Глубоко вдохнув, Максимус начал говорить.
- Луций, ты знаешь мою позицию. Я скажу то, что думаю, даже если тебе или кому-то это не понравится. Или промолчу.
Коммод кивнул. На самом деле, за такой вот взгляд на жизнь он особенно ценил своего товарища. Тот не бросал пыль в глаза, говорил как есть – и порою это было очень полезно.
- Я знаю, друг. Говори.
- Мы деремся с варварами уже не первый год. На самом деле, эта война – одна из тяжелейших в истории Рима. Мы деремся с сильным, смелым и умелым врагом. И мы – побеждаем, - после этих слов настороженный и жесткий взгляд Помпеяна, смотревшего на Марка с подозрением, смягчился. А вот в глазах префекта мелькнула ненависть. Мелькнула – и пропала. Никто не обратил на это внимания. Зря.
- Если мы остановимся сейчас, в нескольких шагах от победы – мы проиграем. Поскольку это будет значить, что все наши жертвы были напрасны. Если же Рим проявит твердость – я уверен в нашей победе, - Марк замолк на несколько секунд. Затем усмехнулся и развел руками:
– В конце концов, это же варвары. Мы что, отступим перед ними?
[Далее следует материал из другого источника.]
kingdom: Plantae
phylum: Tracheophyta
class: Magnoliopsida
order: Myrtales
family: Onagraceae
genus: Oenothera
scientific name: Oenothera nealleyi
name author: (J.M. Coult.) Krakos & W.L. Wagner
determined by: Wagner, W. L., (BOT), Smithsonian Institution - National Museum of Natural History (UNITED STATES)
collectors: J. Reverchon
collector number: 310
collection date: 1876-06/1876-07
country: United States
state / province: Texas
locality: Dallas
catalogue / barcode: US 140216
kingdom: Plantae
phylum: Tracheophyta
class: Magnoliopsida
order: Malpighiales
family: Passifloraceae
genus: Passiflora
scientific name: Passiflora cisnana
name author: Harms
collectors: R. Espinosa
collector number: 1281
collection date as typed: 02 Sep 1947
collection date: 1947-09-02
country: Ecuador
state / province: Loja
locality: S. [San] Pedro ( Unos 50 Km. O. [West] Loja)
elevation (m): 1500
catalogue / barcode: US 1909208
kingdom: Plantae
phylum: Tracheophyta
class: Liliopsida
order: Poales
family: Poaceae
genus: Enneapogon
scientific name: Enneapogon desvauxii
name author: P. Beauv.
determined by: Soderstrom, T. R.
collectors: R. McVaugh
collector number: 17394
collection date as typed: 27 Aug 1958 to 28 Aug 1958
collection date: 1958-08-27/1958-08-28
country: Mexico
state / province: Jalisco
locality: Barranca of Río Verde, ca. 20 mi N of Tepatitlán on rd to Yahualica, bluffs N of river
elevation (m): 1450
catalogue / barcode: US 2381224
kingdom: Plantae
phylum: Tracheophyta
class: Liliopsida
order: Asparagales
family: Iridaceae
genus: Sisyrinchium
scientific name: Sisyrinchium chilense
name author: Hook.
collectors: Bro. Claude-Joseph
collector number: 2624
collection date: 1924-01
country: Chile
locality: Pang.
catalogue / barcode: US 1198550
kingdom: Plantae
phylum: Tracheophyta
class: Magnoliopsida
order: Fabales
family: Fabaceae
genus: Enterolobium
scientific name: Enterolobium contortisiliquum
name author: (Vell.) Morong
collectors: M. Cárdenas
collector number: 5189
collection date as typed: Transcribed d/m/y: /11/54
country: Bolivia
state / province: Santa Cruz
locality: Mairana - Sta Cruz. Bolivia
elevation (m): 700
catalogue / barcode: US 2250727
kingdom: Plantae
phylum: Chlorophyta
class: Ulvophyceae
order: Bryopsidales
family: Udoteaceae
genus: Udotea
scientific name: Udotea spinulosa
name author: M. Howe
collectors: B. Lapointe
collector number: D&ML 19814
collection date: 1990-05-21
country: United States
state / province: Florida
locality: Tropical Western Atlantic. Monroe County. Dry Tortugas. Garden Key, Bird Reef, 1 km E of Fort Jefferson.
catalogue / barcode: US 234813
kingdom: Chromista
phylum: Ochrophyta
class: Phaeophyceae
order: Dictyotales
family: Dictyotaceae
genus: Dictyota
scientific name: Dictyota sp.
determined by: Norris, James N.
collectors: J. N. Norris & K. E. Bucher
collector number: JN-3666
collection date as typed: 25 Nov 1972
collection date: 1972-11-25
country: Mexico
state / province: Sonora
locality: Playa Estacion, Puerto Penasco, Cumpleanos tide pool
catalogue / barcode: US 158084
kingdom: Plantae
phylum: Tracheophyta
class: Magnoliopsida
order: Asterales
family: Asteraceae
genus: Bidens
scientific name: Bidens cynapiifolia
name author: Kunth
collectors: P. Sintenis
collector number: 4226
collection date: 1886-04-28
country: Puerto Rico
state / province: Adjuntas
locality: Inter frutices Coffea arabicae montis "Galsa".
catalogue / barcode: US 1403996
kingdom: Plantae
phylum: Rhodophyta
Патерн, видя что Коммод согласно кивает головой, поспешил вмешаться:
- Это не поражение!!! Мы просто передохнем, а затем все равно получим свое! Нет никакого смысла завершать все это сейчас!
- Есть! – Тиберий не собирался оставаться в стороне от спора. Громыхнув доспехом, он врезал кулаком по столу. – Мы уже строим здесь крепости. Провинции Маркоманния и Сарматия уже скоро станут реальностью. Надо просто дожать…
- Это не просто! – префект перебил генерала. – На какие деньги мы будем вести эту войну еще три года?! На какие, скажите мне, деньги? На ваши, Тиберий? Казна пуста!
- Так, быть может, сенаторы помогут ее наполнить? – вкрадчиво поинтересовался Коммод. И, хотя свой вопрос он задал очень негромко, прозвучал он подобно громовому раскату. – В конце концов, можно считать это весьма патриотичным и выгодным вложением…
Таррутений, на секунду потерявший над собою контроль, с ужасом подумал, что именно этого в Риме и боялись больше всего. Марк Аврелий, «добрый император», «отец отечества», «философ на троне» - он избегал легких и простых путей. Он стал портить монету, переплавлял на монету золотую посуду из своих дворцов… Но он не трогал состояния сенаторов и магнатов. Он их уважал. Коммод… Коммод еще юноша – и как любой юноша радикален. Если ему будет не хватать денег, он возьмет их там, где найдет, где будет удобнее и быстрее. И где же в Римской империи есть такое место? Не в Сенате ли?
Тем не менее, Патерн был опытным политиком, и, понимал, что сейчас молодой император уступать не будет – это же первое его решение, и он в любом случае, просто из мальчишеского упрямства откажется менять свое мнение. Значит надо пойти в обход. Согласится на частичное продолжение войны, отложить решение на чуть более позднее время, и только после этого попробовать снова воздействовать на мальчишку. Ну а если он будет противиться… Что ж, всегда есть вероятность несчастья... Смертельного несчастья.